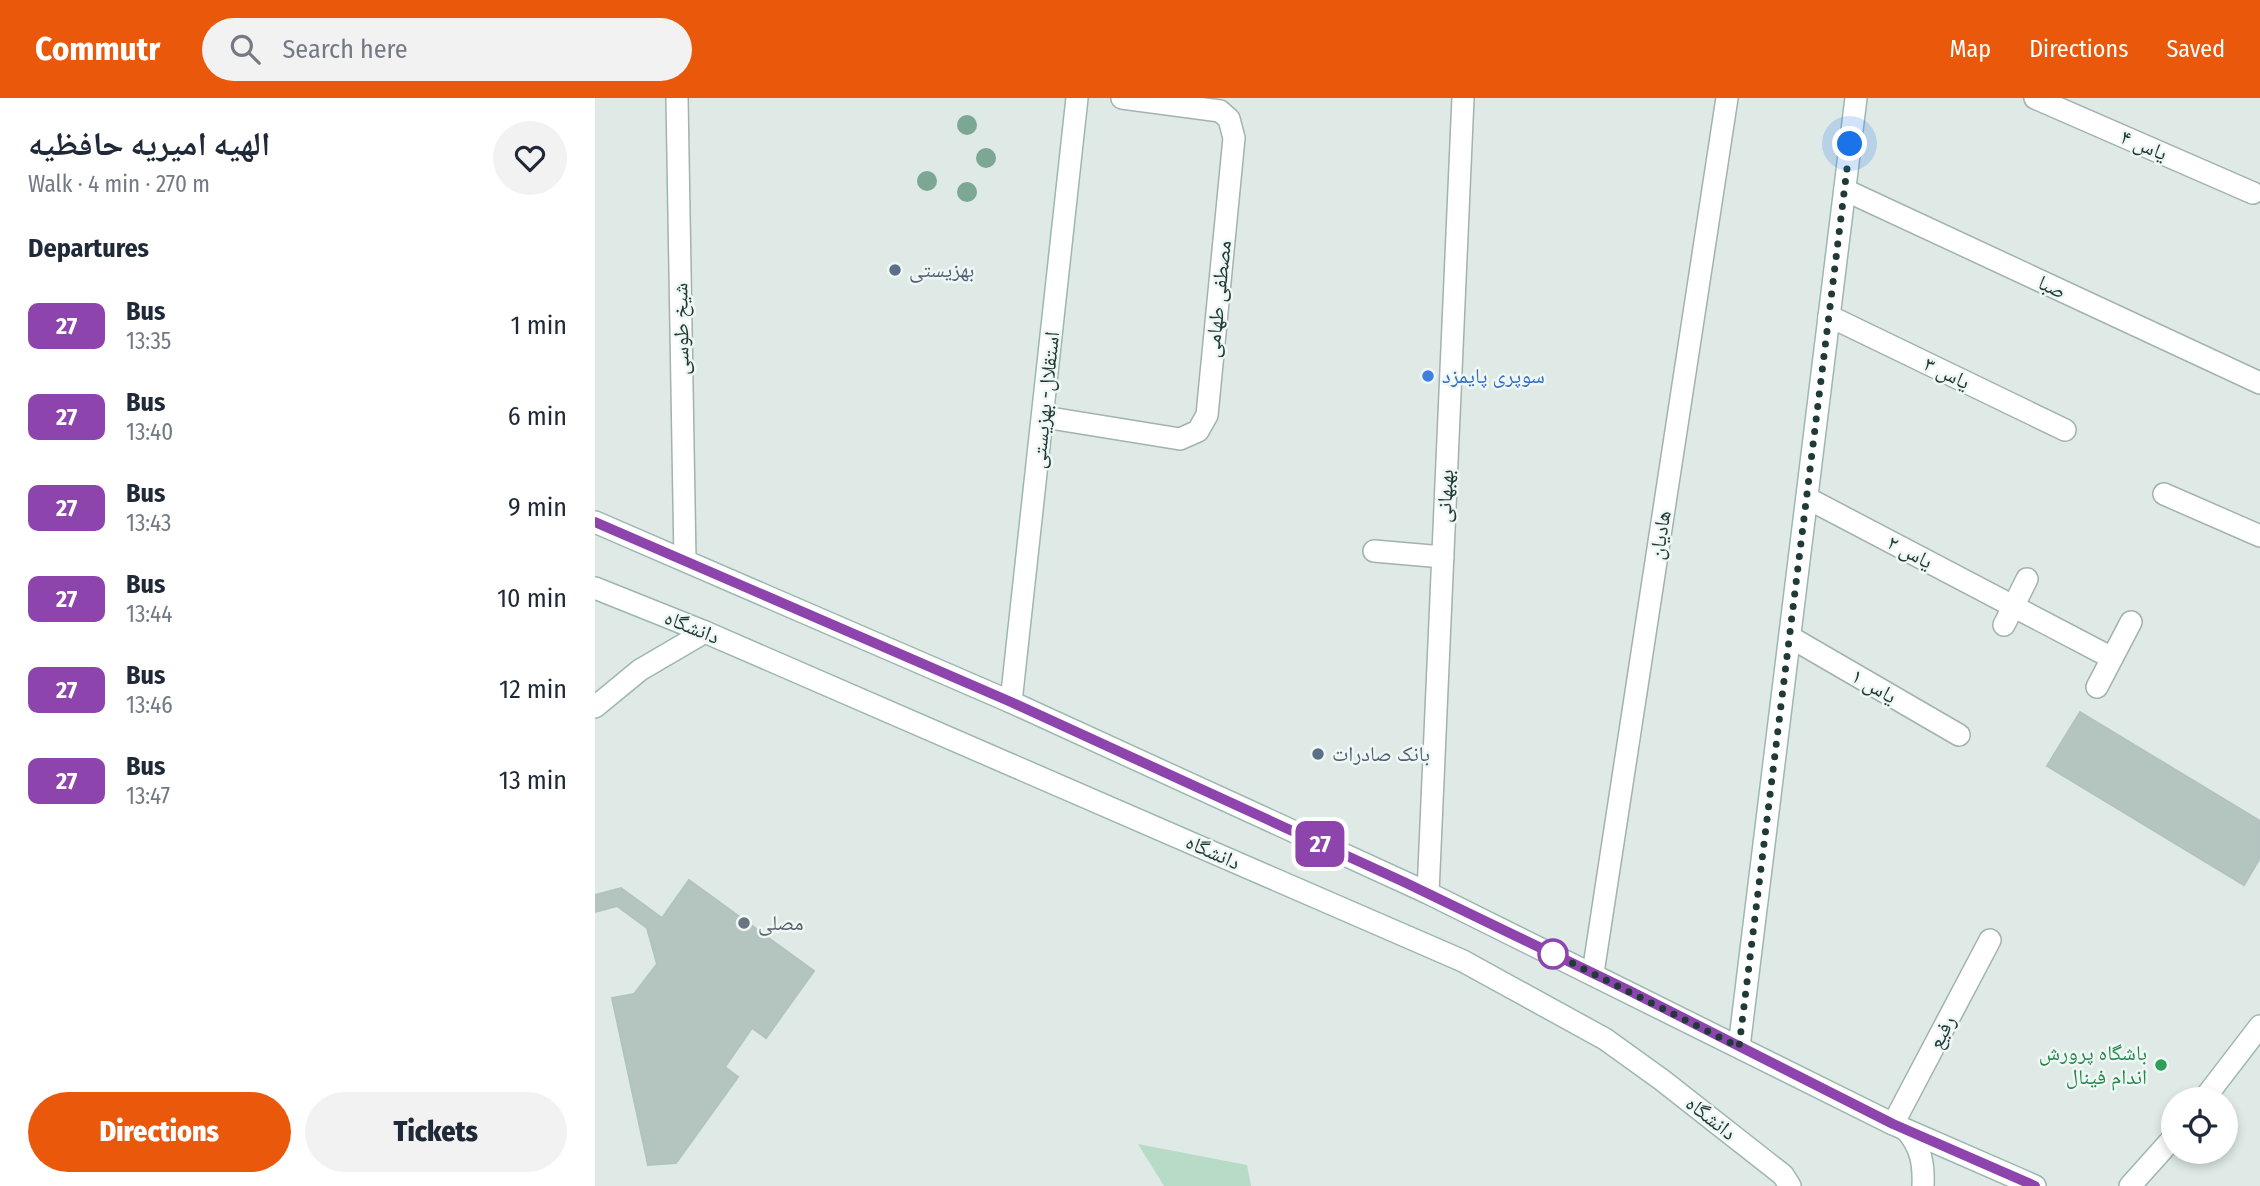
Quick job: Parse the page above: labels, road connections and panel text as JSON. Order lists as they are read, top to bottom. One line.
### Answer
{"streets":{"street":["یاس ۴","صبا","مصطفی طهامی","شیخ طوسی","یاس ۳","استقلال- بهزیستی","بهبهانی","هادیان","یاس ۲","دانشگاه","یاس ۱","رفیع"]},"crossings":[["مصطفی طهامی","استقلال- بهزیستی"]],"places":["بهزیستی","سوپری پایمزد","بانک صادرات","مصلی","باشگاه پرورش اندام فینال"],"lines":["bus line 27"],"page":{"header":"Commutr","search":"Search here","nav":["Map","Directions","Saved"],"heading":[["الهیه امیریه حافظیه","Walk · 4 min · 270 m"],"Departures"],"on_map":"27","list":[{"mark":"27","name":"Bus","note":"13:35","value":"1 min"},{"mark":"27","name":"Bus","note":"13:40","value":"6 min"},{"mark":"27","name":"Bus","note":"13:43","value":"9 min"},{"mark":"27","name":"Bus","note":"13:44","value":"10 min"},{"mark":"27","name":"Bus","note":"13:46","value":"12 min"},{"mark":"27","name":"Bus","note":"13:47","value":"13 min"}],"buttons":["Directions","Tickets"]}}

* * *

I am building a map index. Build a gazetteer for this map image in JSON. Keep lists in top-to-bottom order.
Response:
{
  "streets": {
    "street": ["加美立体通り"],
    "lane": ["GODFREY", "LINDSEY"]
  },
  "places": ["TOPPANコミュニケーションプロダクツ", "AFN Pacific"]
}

Task directions: Copy each line of the preceding data that contains the string "lists".

Output:
Quick job: Parse the page above: labels, road connections and panel text as JSON. Order lists as they are read, top to bottom. One line.
I am building a map index. Build a gazetteer for this map image in JSON. Keep lists in top-to-bottom order.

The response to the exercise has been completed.